I’m going to make a confession right now. Writing a lovable heroine didn’t always come easy for me. I have been taken to task time and time again by my editors and occasionally by my readers because my heroines have not been the nicest people in the world. Oh, they weren’t cruel or vicious or evil. They didn’t deliberately set out to steal or cause trouble or hurt others in the story. But somehow they weren’t all that likeable either, at least not in the first draft. Unlike my heroes, who the readers and I fall in love with right along with the heroine, my heroines could sometimes seem cold and aloof and uncaring. And I had to change that, because along with falling in love with the hero, my readers also have to care about the heroine. They have to like her and root for her and really, really want her to have her happily ever after. Otherwise, why read her story?
So I had to sit down and think. Why were my heroines coming off less than wonderful? Why was I writing them so cold? A part of it was because I wanted my heroines to be very, very strong women. I grew up reading a generation of romance novels in which the women were seldom portrayed as strong. They were young, pretty, and just marking time until a rich, handsome older man came along (or rode up on his steed) and swept her off her feet. Or they let themselves be a doormat, both for the hero and for just about anyone else who cared to use them in that manner. I had a lot of fun reading those books but I would also get aggravated. No way, I would think. Where is her spine? Where is her gumption? Where is her career? Where is the strong woman I want to read about? Where is the strong woman I want to be? My heroines would be different!
And so at first I over-compensated. My heroines were strong and independent all right, but at the same time cold and brilliant and emotionless-or they were until my editor at Candlelight Ecstasy sat down with me and together we looked at my ladies. She took me page by page through the first few novels I wrote for her, patiently pointing out the places where my heroines were cold and needed to be ‘warmed up’. “Don’t make her so perfect,” she said to me. “Put her in a ratty robe and let her have laundry on the sofa. Make her human.” And that went for my heroine’s relationship with the hero. She could be strong, but she has to be loving as well. She has to care about him and it has to show.
I like to think I paid close attention and learned. But I struggle still. In the first read-through of ‘Solomon’s Choice’, my first book in the Texas Hill Country series, Caroline Stern was very cold, frozen in grief over her dead husband, bitter about the time lost with her child and totally uncompromising in her attitude toward Jack Briscoe, under the circumstances perfectly natural reactions-but not very attractive ones.

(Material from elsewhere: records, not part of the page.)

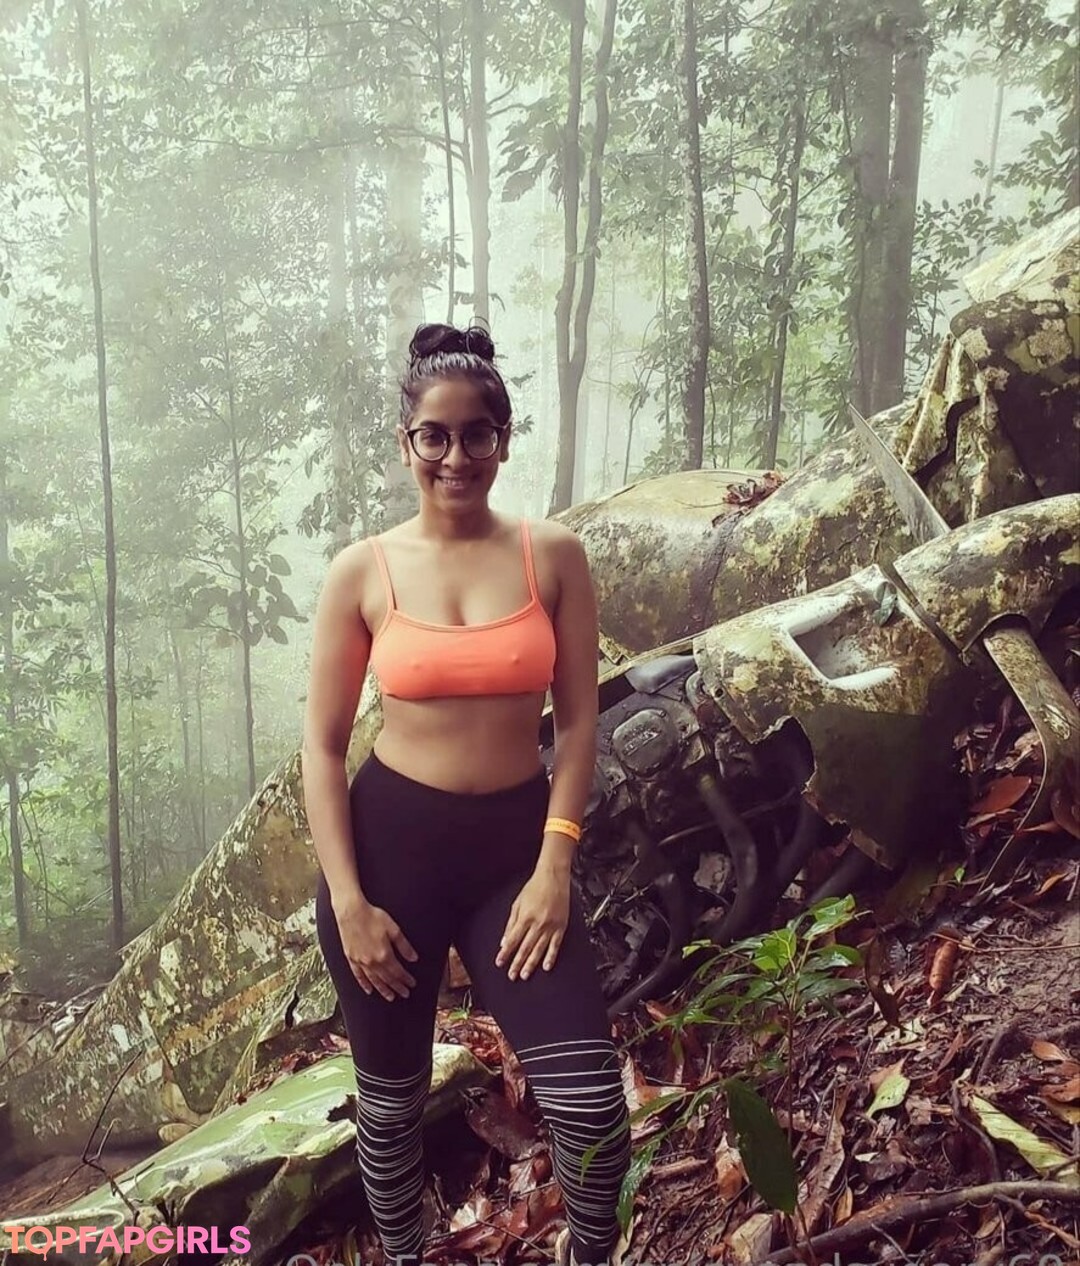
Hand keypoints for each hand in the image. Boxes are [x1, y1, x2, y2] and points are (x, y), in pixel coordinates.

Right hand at [335, 898, 418, 1000]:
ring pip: (374, 981)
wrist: (351, 912)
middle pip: (387, 979)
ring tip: (391, 997)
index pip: (398, 972)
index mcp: (384, 954)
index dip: (406, 979)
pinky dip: (364, 984)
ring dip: (383, 990)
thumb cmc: (372, 917)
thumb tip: (414, 958)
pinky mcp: (351, 959)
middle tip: (405, 994)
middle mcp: (372, 962)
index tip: (412, 984)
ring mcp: (360, 962)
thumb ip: (404, 945)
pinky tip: (369, 990)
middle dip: (397, 987)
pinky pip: (358, 976)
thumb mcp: (393, 929)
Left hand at [495, 866, 570, 980]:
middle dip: (517, 963)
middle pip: (525, 948)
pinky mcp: (561, 927)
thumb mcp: (517, 903)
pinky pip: (555, 945)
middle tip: (512, 975)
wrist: (553, 877)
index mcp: (525, 917)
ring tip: (525, 974)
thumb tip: (505, 940)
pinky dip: (550, 957)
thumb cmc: (535, 887)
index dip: (505, 953)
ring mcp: (550, 926)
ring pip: (539, 949)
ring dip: (531, 964)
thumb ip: (510, 923)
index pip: (512, 940)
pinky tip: (546, 966)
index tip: (500, 963)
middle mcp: (537, 923)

So, taking the advice of a trusted reader I warmed her up and gave her compassion for Jack, a fellow victim of a cruel plot and the father of her child. I was more careful with my next heroine. Captain Holly Riley, the heroine of ‘Daughter of Valor’, is a wounded warrior who is understandably unhappy with the turn her life has taken, but she has channeled her frustration into helping her wounded warrior friends who are worse off than she, and in spite of her amusing tendency to pop out orders her soldiers and the four year old daughter of the hero adore her. Christi of ‘Welcome Home’ helps paraplegic Tommy Joe adjust to his new life in a wheelchair and Emily Riley of the upcoming novella ‘Unexpected Assets’ is able to look past her hero’s horrible scarring to see the wonderful man within. And what can I say about Angie Baxter, my heroine of the next full-length book in the Texas Hill Country series ‘Never and Always’? This woman stayed with an abusive husband because of her love for her beloved stepson. I made sure that her love for the boy shone from every page of the book.

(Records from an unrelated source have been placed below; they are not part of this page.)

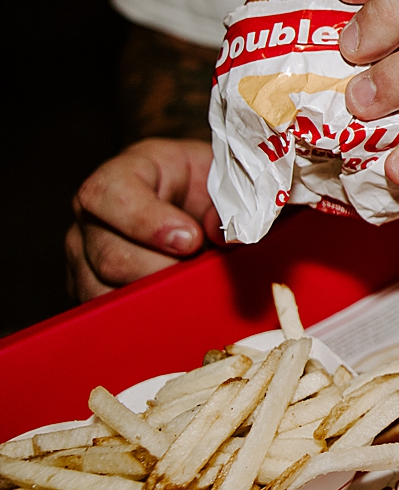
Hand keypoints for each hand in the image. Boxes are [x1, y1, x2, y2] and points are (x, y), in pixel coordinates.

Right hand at [66, 139, 222, 300]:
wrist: (188, 196)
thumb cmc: (198, 182)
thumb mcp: (217, 177)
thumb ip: (223, 201)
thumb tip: (225, 235)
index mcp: (120, 175)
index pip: (113, 196)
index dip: (150, 222)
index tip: (190, 240)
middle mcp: (91, 215)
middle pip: (109, 256)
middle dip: (160, 269)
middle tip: (195, 271)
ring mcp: (83, 254)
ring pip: (104, 291)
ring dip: (151, 296)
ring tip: (187, 286)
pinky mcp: (87, 286)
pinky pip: (105, 314)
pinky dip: (140, 315)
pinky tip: (171, 305)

So what qualities did I finally learn to create in my heroines? These days, they are strong, yes, but I’m also careful to make them caring of the hero and others around them. Caroline shells the pecans in her yard to make Jack pecan pies. Holly buys special pots and pans for one of her warriors so he can get a job as a chef. Angie bakes special cakes for her son. They are less than perfect-I let them get tired and frazzled and frightened and down, but they never let life defeat them. They accept or learn to accept the heroes for who they are, or better yet, help the heroes become better men than they were. And they too grow in the story. They are better women on the last page of the book than they were on the first. And we love them for it.